When Philo launched her brand, there was no runway debut, no slow-release content, no short film announcing her return. It arrived, instead, merely as a newsletter – albeit one that was dispatched to a sizable audience already waiting. Such a tepid introduction is not unusual for Philo, who has long preferred distance to access and staging shows behind closed doors well before discretion became a form of cultural capital. It is, therefore, fitting that the voice and identity of the brand be just as elliptical as the designer herself. 

In a landscape constantly saturated with content, fuelled by the need for approval and personal promotion, anonymity itself has become a symbol of luxury.
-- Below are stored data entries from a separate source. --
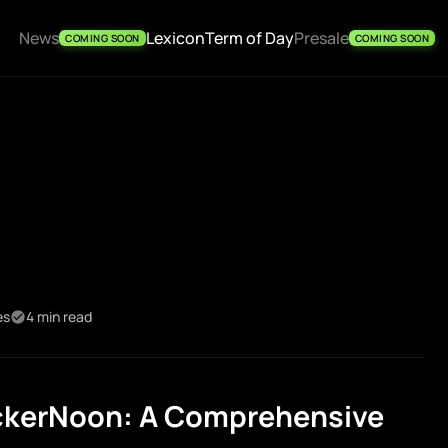
News
Lexicon
Term of Day
Presale
COMING SOON
COMING SOON
es
4 min read
ckerNoon: A Comprehensive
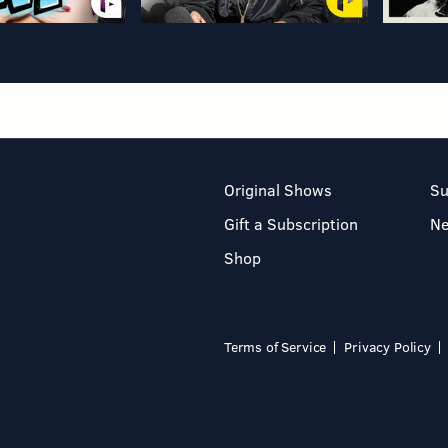
Original Shows
Su
Gift a Subscription
N
Shop
Terms of Service
Privacy Policy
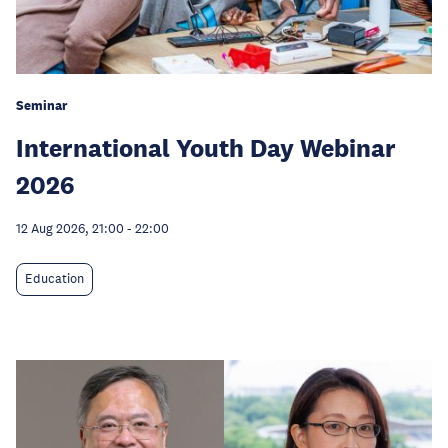
Seminar
International Youth Day Webinar
2026
12 Aug 2026, 21:00
-
22:00
Education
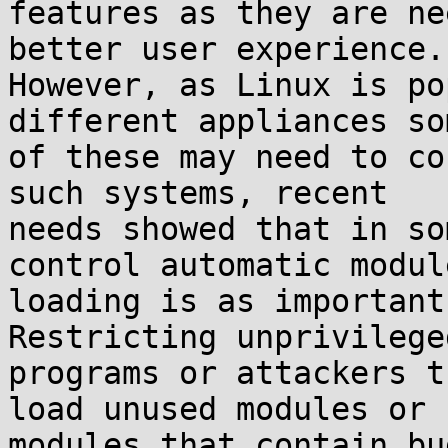
features as they are ne
better user experience.

However, as Linux is po
different appliances som
of these may need to co
such systems, recent

needs showed that in so
control automatic module
loading is as important
Restricting unprivileged
programs or attackers t
load unused modules or

modules that contain bu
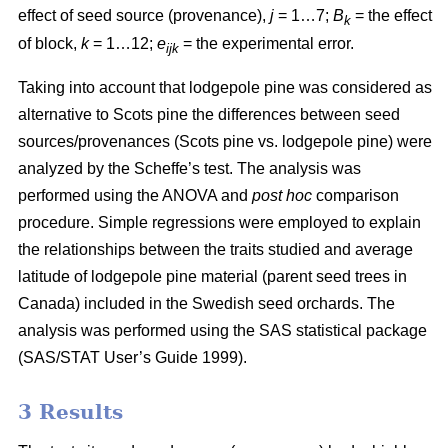
effect of seed source (provenance),
j
= 1…7;
B
= the effect
k
of block,
k
= 1…12;
e
= the experimental error.
ijk
Taking into account that lodgepole pine was considered as
alternative to Scots pine the differences between seed
sources/provenances (Scots pine vs. lodgepole pine)
were
analyzed by the Scheffe’s test. The analysis was
performed using the ANOVA and
post hoc
comparison
procedure. Simple regressions were employed to explain
the relationships between the traits studied and average
latitude of lodgepole pine material (parent seed trees in
Canada) included in the Swedish seed orchards. The
analysis was performed using the SAS statistical package
(SAS/STAT User’s Guide 1999).
3 Results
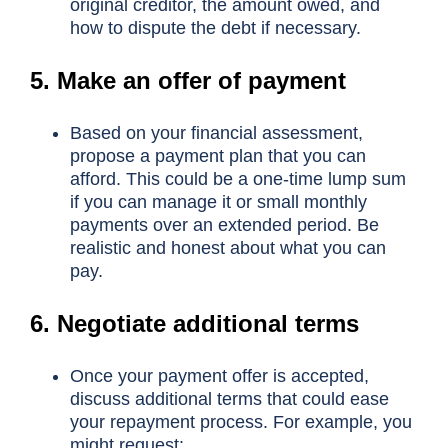
original creditor, the amount owed, and
how to dispute the debt if necessary.
5. Make an offer of payment
Based on your financial assessment,
propose a payment plan that you can
afford. This could be a one-time lump sum
if you can manage it or small monthly
payments over an extended period. Be
realistic and honest about what you can
pay.
6. Negotiate additional terms
Once your payment offer is accepted,
discuss additional terms that could ease
your repayment process. For example, you
might request:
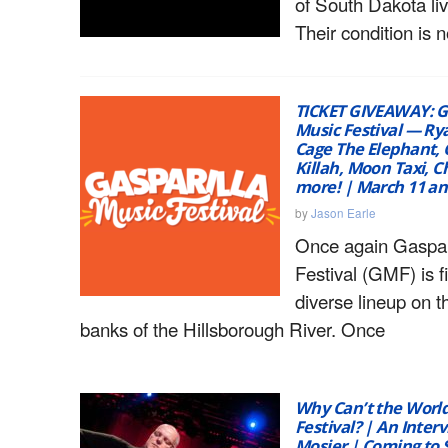
of South Dakota liv
Their condition is 
TICKET GIVEAWAY: G
Music Festival — R
Cage The Elephant, 
Killah, Moon Taxi, C
more! | March 11 an
by
Jason Earle
Once again Gaspar
Festival (GMF) is f
diverse lineup on 
banks of the Hillsborough River. Once
Why Can’t the World
Festival? | An Interv
Mosier | Coming to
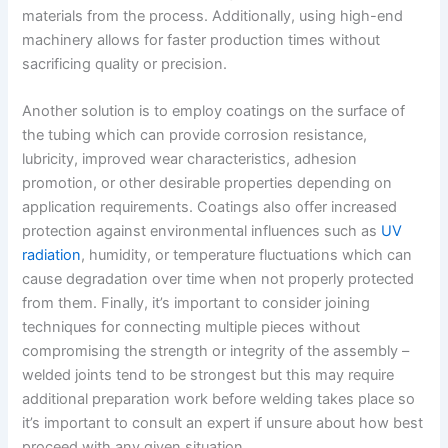
materials from the process. Additionally, using high-end
machinery allows for faster production times without
sacrificing quality or precision.
Another solution is to employ coatings on the surface of
the tubing which can provide corrosion resistance,
lubricity, improved wear characteristics, adhesion
promotion, or other desirable properties depending on
application requirements. Coatings also offer increased
protection against environmental influences such as
UV
radiation
, humidity, or temperature fluctuations which can
cause degradation over time when not properly protected
from them. Finally, it’s important to consider joining
techniques for connecting multiple pieces without
compromising the strength or integrity of the assembly –
welded joints tend to be strongest but this may require
additional preparation work before welding takes place so
it’s important to consult an expert if unsure about how best
proceed with any given situation.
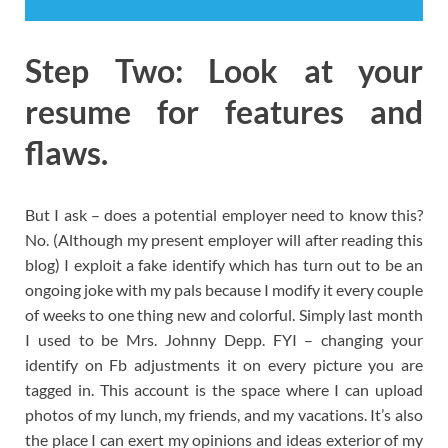
Step Two: Look at your
resume for features and
flaws.
But I ask – does a potential employer need to know this?
No. (Although my present employer will after reading this
blog) I exploit a fake identify which has turn out to be an
ongoing joke with my pals because I modify it every couple
of weeks to one thing new and colorful. Simply last month
I used to be Mrs. Johnny Depp. FYI – changing your
identify on Fb adjustments it on every picture you are
tagged in. This account is the space where I can upload
photos of my lunch, my friends, and my vacations. It’s also
the place I can exert my opinions and ideas exterior of my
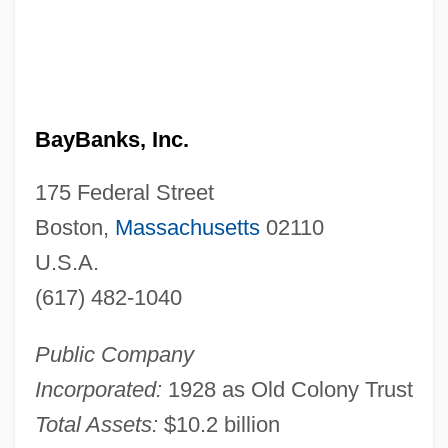
BayBanks, Inc.
175 Federal Street
Boston,
Massachusetts
02110
U.S.A.
(617) 482-1040
Public Company
Incorporated:
1928 as Old Colony Trust
Total Assets:
$10.2 billion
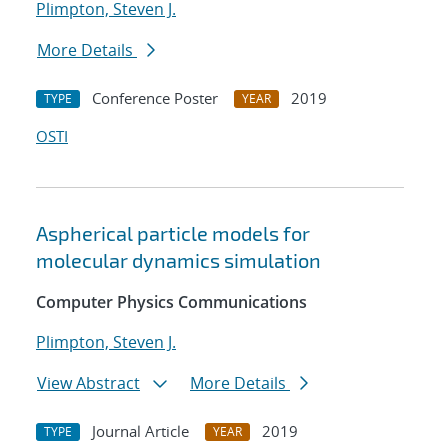
Plimpton, Steven J.
More Details
Conference Poster
2019
TYPE
YEAR
OSTI
Aspherical particle models for
molecular dynamics simulation
Computer Physics Communications
Plimpton, Steven J.
View Abstract
More Details
Journal Article
2019
TYPE
YEAR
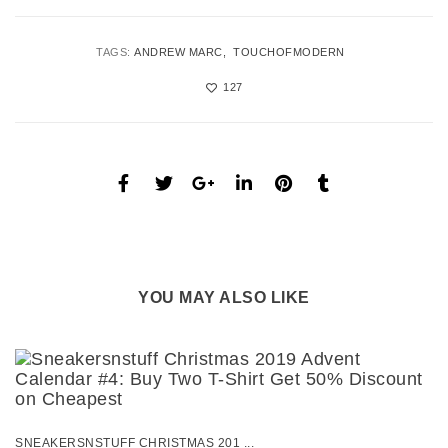
TAGS:
ANDREW MARC
TOUCHOFMODERN
127
YOU MAY ALSO LIKE
SNEAKERSNSTUFF CHRISTMAS 201 ...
The less we know about Philo and her world, the more we want to buy into her brand and become a part of it. 

And yet, to attribute Philo’s success solely to her elusiveness would be a misunderstanding. Fashion is not suffering from a surplus of visibility so much as a deficit of conviction. Much of fashion today tends to seek comfort in the past, reinterpreting familiar ideas but diluting the clarity of the present. What Philo offers is a crystalline sense of self and a clear, consistent vision for the future. 

Philo confronts many of the fashion industry’s shortcomings by proposing a different approach to consumption. The drops themselves are modest in size, scaled to the reality of a wardrobe and the way we shop. By framing each release as part of an ongoing body of work, she reflects the slower, more cumulative nature of one’s relationship with their wardrobe and the nature of how we dress. 

There is a subtle pedagogy within this: Philo is providing a lesson in cultivating taste. By rejecting the need for seasonal reinvention, she imbues upon her customers the concept that taste is not performed through perpetual change, but developed through consistency. A strong sense of self, which slowly evolves over time, trumps a dogged, chameleon-like approach that meets what is trending. Through this approach, categories begin to dissolve. No longer is it necessary to segregate one’s wardrobe into workwear, eveningwear and casualwear, rather, a more fluid approach that embodies a common aesthetic reflective of one’s personal style is the answer. 

Vanessa Friedman’s observation that, “fashion seems to need Philo less than Philo needs fashion,” perfectly captures her brilliance. Philo demonstrates the type of nonchalance that only those with a true natural gift for what they do possess. It’s indicative of someone with a strong sense of self assuredness, that doesn’t need external stimuli to prove her creative worth. Those that get it, get it. 

Perhaps this titanium self-assuredness is why Philo continues to function as a reference point within fashion’s collective psyche. Not because the industry is seeking to imitate her, but because she articulates an original way forward that captures the current moment. At a moment when much of fashion is retreating backwards in search of success, Philo’s clarity offers something new entirely, a direction that does not rely on what has already been done.